- **EXCERPT TO READ**
Announcing Carbon Drawdown Symposium 2026

400 Pots, Three Years, and the Results Are (Almost) In

On June 16 and 17, 2026, we are hosting the Carbon Drawdown Symposium in Erlangen, Germany. We invited fifty researchers and practitioners from across the Enhanced Rock Weathering (ERW) community to come together and look at a single dataset: what three years of greenhouse experiments across 400 lysimeter pots have actually produced, once independent labs have had their hands on the samples.

This Symposium (the presentations of which will be streamed online for free) closes a process that started in September 2025, when we put out a call for proposals offering grant-supported access to more than 1,000 soil and biomass samples from our GH2023 greenhouse experiments. The response was stronger than we expected, and we selected a set of proposals that together cover the full picture: from soil geochemistry and cation pools to biomass nutrients, trace metals, and three independent approaches to soil organic carbon. The collaborators of those proposals are the presenters on Day 1.

Why makes this dataset so unique

There are, as far as we know, very few (if any) ERW experiments that have monitored this many rock × soil combinations over this long a time - up to three years - and then sampled and analysed the post-experiment soil this thoroughly. With roughly 400 lysimeter pots, continuous leachate chemistry throughout, and systematic sampling at dismantling, we expect to have a pretty complete picture of what happened inside each pot. We believe that is ambitious territory for ERW science, and that is the reason we built the largest ERW greenhouse experiment in the world in the first place: to answer questions that field trials alone cannot answer on a realistic timescale.

- **EXERCISE INPUTS**
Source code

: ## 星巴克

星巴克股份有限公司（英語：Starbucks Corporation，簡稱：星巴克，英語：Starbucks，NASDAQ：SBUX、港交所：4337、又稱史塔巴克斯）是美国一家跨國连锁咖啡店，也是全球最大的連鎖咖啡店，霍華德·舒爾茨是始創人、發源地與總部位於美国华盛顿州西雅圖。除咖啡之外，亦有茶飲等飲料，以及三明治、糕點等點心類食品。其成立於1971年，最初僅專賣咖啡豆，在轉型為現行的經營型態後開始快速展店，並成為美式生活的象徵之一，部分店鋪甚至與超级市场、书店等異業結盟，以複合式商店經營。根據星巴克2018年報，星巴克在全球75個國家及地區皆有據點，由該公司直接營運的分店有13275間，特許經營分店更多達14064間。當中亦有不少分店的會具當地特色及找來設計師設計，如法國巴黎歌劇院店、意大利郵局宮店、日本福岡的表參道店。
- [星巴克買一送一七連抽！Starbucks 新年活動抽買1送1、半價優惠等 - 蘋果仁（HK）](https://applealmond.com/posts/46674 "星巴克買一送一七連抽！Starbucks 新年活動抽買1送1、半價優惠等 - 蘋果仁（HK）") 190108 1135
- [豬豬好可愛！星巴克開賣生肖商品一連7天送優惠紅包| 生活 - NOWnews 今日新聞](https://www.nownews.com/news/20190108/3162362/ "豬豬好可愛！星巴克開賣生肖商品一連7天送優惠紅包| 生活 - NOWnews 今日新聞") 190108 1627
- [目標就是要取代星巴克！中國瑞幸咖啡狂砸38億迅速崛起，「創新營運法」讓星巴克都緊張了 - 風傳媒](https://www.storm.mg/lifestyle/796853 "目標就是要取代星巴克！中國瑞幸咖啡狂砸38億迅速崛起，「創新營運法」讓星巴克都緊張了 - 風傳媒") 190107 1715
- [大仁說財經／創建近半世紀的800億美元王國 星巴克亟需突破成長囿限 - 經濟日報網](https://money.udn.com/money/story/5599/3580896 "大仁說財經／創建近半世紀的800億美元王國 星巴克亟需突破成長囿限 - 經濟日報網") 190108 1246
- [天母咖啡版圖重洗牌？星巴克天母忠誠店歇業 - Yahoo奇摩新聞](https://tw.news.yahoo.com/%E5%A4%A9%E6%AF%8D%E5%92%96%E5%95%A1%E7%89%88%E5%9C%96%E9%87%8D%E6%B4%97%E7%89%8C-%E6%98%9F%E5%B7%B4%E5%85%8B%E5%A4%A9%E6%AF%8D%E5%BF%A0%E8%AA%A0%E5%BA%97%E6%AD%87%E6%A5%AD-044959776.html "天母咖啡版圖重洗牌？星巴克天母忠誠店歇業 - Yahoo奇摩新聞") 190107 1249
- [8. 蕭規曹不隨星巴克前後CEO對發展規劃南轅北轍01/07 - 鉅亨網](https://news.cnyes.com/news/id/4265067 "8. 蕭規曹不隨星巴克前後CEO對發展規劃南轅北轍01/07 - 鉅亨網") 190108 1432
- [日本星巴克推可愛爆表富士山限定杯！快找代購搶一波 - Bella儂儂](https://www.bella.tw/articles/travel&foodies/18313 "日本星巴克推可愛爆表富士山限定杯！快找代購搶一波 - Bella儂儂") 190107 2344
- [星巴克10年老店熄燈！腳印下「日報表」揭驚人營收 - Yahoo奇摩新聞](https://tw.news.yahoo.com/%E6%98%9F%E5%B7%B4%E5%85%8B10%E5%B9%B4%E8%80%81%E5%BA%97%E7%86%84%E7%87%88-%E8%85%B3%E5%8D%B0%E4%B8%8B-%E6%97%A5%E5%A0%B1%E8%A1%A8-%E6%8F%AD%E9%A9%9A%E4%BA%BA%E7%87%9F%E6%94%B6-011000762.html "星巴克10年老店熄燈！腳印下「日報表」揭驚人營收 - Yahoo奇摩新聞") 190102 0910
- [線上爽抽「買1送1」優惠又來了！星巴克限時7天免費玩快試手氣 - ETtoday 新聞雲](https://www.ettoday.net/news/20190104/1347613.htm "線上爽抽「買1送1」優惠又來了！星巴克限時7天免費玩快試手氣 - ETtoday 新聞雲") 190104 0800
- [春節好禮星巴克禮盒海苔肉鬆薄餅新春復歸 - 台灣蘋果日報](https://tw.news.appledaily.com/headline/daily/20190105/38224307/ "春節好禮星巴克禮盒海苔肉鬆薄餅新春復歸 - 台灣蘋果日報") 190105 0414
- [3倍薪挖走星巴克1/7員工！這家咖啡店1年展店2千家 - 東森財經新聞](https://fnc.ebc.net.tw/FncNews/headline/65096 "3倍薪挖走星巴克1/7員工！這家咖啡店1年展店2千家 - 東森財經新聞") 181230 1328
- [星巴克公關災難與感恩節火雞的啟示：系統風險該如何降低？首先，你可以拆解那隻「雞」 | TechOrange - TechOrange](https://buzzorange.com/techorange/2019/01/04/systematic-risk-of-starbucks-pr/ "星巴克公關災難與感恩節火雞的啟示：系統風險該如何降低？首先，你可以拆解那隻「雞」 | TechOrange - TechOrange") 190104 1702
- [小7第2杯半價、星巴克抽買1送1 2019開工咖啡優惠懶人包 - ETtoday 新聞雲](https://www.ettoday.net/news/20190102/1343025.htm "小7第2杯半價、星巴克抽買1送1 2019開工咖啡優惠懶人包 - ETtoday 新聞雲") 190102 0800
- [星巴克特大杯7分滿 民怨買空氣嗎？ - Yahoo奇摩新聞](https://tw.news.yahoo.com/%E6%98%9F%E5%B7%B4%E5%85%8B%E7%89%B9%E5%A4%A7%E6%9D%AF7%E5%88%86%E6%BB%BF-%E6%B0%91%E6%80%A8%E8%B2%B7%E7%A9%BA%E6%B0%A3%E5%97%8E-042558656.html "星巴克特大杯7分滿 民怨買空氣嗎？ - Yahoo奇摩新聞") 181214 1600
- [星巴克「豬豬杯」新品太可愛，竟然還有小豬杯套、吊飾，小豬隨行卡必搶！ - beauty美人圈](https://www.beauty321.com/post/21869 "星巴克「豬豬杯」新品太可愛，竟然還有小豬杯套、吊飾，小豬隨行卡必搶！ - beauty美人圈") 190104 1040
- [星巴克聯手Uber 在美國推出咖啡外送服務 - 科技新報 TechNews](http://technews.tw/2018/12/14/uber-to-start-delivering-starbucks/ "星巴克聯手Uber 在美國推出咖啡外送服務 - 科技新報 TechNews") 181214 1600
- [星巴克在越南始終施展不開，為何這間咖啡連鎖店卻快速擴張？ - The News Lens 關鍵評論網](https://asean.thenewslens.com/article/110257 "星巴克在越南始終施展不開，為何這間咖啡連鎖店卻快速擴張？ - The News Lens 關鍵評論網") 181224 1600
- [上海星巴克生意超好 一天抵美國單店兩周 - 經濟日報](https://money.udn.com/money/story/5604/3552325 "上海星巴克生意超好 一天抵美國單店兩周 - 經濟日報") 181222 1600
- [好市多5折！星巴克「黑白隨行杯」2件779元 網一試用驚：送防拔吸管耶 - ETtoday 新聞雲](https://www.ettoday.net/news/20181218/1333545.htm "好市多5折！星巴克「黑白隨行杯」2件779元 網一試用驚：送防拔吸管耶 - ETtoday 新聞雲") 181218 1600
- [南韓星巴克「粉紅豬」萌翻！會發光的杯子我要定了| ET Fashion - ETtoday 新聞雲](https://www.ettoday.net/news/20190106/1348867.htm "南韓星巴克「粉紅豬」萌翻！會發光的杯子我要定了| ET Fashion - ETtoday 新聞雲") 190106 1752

- **YOUR TASKS**
A - From the symposium announcement, retype the passage starting at "On June 16 and" and ending at "on the samples.".
B - In the records, give back the lines starting at the line that contains "星巴克股份有限公司（英語：S" and ending at the line that contains "- [豬豬好可愛！星巴克開賣生肖商品一連7天送優惠紅包| 生活", with "Starbucks Coffee" substituted for each "Starbucks" and nothing else changed. Return only those lines.

- **LIST OF SOLUTIONS**
A -
On June 16 and 17, 2026, we are hosting the Carbon Drawdown Symposium in Erlangen, Germany. We invited fifty researchers and practitioners from across the Enhanced Rock Weathering (ERW) community to come together and look at a single dataset: what three years of greenhouse experiments across 400 lysimeter pots have actually produced, once independent labs have had their hands on the samples.

B -
星巴克股份有限公司（英語：Starbucks Coffee Corporation，簡稱：星巴克，英語：Starbucks Coffee，NASDAQ：SBUX、港交所：4337、又稱史塔巴克斯）是美国一家跨國连锁咖啡店，也是全球最大的連鎖咖啡店，霍華德·舒爾茨是始創人、發源地與總部位於美国华盛顿州西雅圖。除咖啡之外，亦有茶飲等飲料，以及三明治、糕點等點心類食品。其成立於1971年，最初僅專賣咖啡豆，在轉型為現行的經營型態後開始快速展店，並成為美式生活的象徵之一，部分店鋪甚至與超级市场、书店等異業結盟，以複合式商店經營。根據星巴克2018年報，星巴克在全球75個國家及地區皆有據點，由該公司直接營運的分店有13275間，特許經營分店更多達14064間。當中亦有不少分店的會具當地特色及找來設計師設計，如法國巴黎歌劇院店、意大利郵局宮店、日本福岡的表參道店。
- [星巴克買一送一七連抽！Starbucks Coffee 新年活動抽買1送1、半價優惠等 - 蘋果仁（HK）](https://applealmond.com/posts/46674 "星巴克買一送一七連抽！Starbucks Coffee 新年活動抽買1送1、半價優惠等 - 蘋果仁（HK）") 190108 1135
- [豬豬好可愛！星巴克開賣生肖商品一連7天送優惠紅包| 生活 - NOWnews 今日新聞](https://www.nownews.com/news/20190108/3162362/ "豬豬好可愛！星巴克開賣生肖商品一連7天送優惠紅包| 生活 - NOWnews 今日新聞") 190108 1627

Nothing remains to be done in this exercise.